Dengan "Single Identity Number (SIN) semua data diri akan masuk sehingga tidak akan ada lagi koruptor yang bisa memalsukan identitas untuk melancarkan aksinya."
Yogyakarta (ANTARA News) - Wakil Ketua Komisi Pemberantasan Korupsi nonaktif, Bambang Widjojanto mengatakan penerapan sistem "Single Identity Number" atau "SIN" dalam E-KTP perlu kembali menjadi kajian bersama dalam mencegah tindak pidana korupsi.

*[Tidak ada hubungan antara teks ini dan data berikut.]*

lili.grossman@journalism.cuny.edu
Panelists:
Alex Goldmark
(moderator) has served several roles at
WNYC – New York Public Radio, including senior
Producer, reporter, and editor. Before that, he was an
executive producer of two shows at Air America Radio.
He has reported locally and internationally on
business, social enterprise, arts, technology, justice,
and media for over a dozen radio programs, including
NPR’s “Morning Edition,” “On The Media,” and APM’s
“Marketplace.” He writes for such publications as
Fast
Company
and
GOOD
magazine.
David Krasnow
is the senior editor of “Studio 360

"Dengan "Single Identity Number (SIN) semua data diri akan masuk sehingga tidak akan ada lagi koruptor yang bisa memalsukan identitas untuk melancarkan aksinya," kata Bambang Widjojanto di Fakultas Hukum Universitas Atmajaya Yogyakarta, Senin.

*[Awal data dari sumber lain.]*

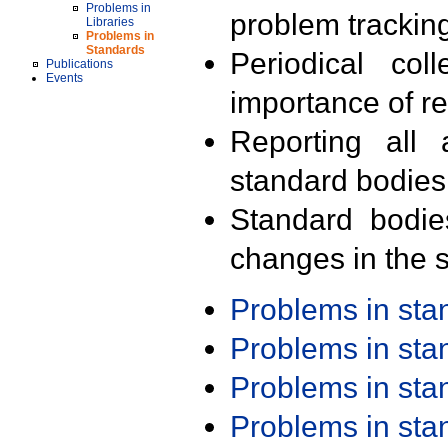
Problems in
problem trackin
Libraries
Problems in
Standards
Periodical col
Publications
Events
importance of r
Reporting all 
standard bodies
Standard bodie
changes in the s
Problems in st
Problems in st
Problems in st
Problems in st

Menurut Bambang, adanya kasus korupsi proyek pengadaan E-KTP yang saat ini sedang ditangani Komisi Pemberantasan Korupsi (KPK), sebaiknya sekaligus disikapi sebagai momentum untuk menguji kembali efektivitas E-KTP.

"Dengan adanya kasus ini, maka perlu menjadi refleksi bersama apakah itu (proyek E-KTP) perlu dilanjutkan atau tidak," kata dia.

Menurut Bambang, E-KTP yang diberlakukan hingga saat ini belum komprehensif memuat data diri masyarakat sehingga masih bisa dimanfaatkan oleh para koruptor untuk memalsukan identitas.

"Karena sekarang masih bisa identitas sesorang di E-KTP, dengan di SIM, serta identitas di Bank tidak sama," kata dia.

Sementara itu, ia mengatakan, dengan penerapan sistem SIN, maka data yang ada dalam E-KTP bukan hanya sekadar data kependudukan, melainkan mengintegrasikan data dan identitas lainnya, seperti data pajak, PPh, serta PBB, rekening Bank, serta SIM.

Dengan begitu tidak ada lagi yang bisa membuat identitas palsu, sebab semua data akan terintegrasi dalam E-KTP, sehingga profil setiap orang akan terungkap dalam satu kartu.

"Hal itu penting dipertimbangan, mengingat saat ini koruptor memiliki kecenderungan memakai strategi pemalsuan identitas untuk melancarkan aksinya," kata dia.

Selain itu, Bambang mengatakan, dengan memastikan konsep sistem SIN diterapkan dalam E-KTP, setidaknya masyarakat tidak akan merugi meski telah membayar terlalu mahal melalui anggaran negara senilai Rp5,9 triliun.